This Week I Learned
Learning is a fundamental part of our daily lives as software engineers. I've got so used to it that I often don't even notice when I learn something new. That's why I've created the "This Week I Learned" journal. Check it out below - or better yet, start your own!
Week of March 17, 2025: Playwright MCP
Playwright team has just released their MCP for navigating web in LLMs: https://github.com/microsoft/playwright-mcp Under the hood, it exposes web page accessibility tree that LLMs can easily consume.
Week of March 10, 2025: JSON_DOCUMENT_MAX_DEPTH in MySQL
This week I’ve proudly exceeded MySQL’s JSON_DOCUMENT_MAX_DEPTH
limit of 100 (code) 🌀
Week of March 3, 2025: Vitest Browser Mode
Week of February 24, 2025: ulid
Universally Unique Lexicographically Sortable Identifier: https://github.com/ulid/spec
Week of February 17, 2025: Screenplay Pattern
Writing tests at scale requires a more thougtful code organization to keep codebase maintainable. The most popular pattern in testing is Page Object Model, or POM. The Screenplay Pattern is an alternative inspired by Domain-Driven Design and popularized by Serenity/JS.
The Screenplay Pattern in one line: Actors use Abilities to perform Interactions.
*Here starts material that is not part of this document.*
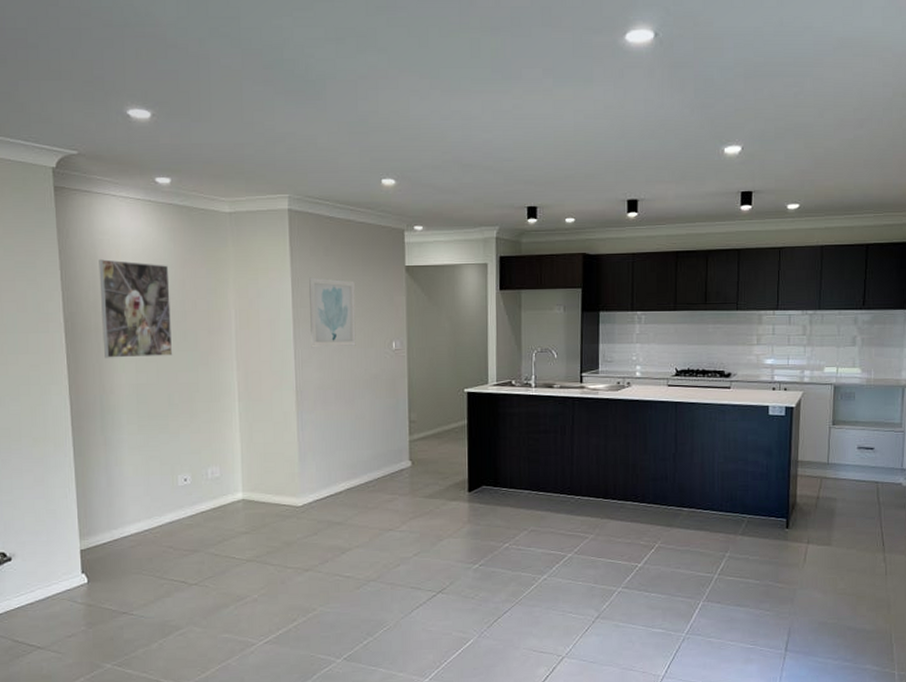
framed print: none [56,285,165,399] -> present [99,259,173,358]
For example, an Actor may be given an Ability to browse the Web using a specific browser like Chrome. The Ability would hold a reference to a Chrome WebDriver instance. Then, the Actor could call a Task to load a login page, a second Task to enter username and password, and a final Task to click the “login” button. Each task would access the WebDriver instance through the calling Actor’s Ability to control the Chrome browser.
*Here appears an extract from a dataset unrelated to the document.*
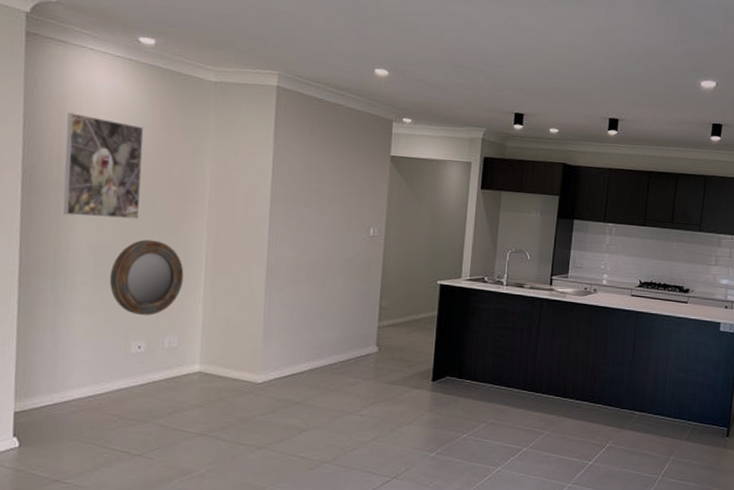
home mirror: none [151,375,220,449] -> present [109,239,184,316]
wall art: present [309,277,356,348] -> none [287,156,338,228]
Week of February 10, 2025: spurious correlations
Week of February 3, 2025: stringsAsFactors
Statisticians use the term “factors” to describe categorical variables, or enums. They are so essential that R coerces all character strings to be factors by default.
Why do we need factor variables to begin with? Because of modeling functions like ‘lm()’ and ‘glm()’. Modeling functions need to treat expand categorical variables into individual dummy variables, so that a categorical variable with 5 levels will be expanded into 4 different columns in your modeling matrix. There’s no way for R to know it should do this unless it has some extra information in the form of the factor class. From this point of view, setting ‘stringsAsFactors = TRUE’ when reading in tabular data makes total sense. If the data is just going to go into a regression model, then R is doing the right thing.
Week of January 27, 2025: ANTLR
https://www.antlr.org/ (plus a ton of community grammars)
Week of January 20, 2025: Common Table Expressions (CTEs)
Complex SQL queries can be broken down into smaller parts using Common Table Expressions (CTEs):
WITH FilteredOrders AS (
SELECT order_id, customer_id, total_amount
FROM orders
WHERE total_amount > 100
),
TopCustomers AS (
SELECT customer_id, COUNT(*) AS order_count
FROM FilteredOrders
GROUP BY customer_id
HAVING COUNT(*) > 3
)
SELECT customer_id, order_count
FROM TopCustomers;
Common Table Expressions (CTE) are part of the ANSI standard since SQL:1999. Beware that MySQL always materializes CTEs, which can introduce performance issues.
Week of January 13, 2025: Big Data is Dead
In 2004, when the Google MapReduce paper was written, it would have been very common for a data workload to not fit on a single commodity machine. […] Today, however, a standard instance on AWS uses a physical server with 64 cores and 256 GB of RAM. That’s two orders of magnitude more RAM. […]
One definition of “Big Data” is “whatever doesn’t fit on a single machine. By that definition, the number of workloads that qualify has been decreasing every year.
On a separate note, it’s a lot of fun to debug memory leaks in 256 GB RAM machines.
Week of January 6, 2025: Nemawashi
To ensure you have everyone’s support, it’s helpful to spend time on a consensus-building practice called nemawashi, a process of seeking approval from each significant person on a proposed project before committing to a group decision.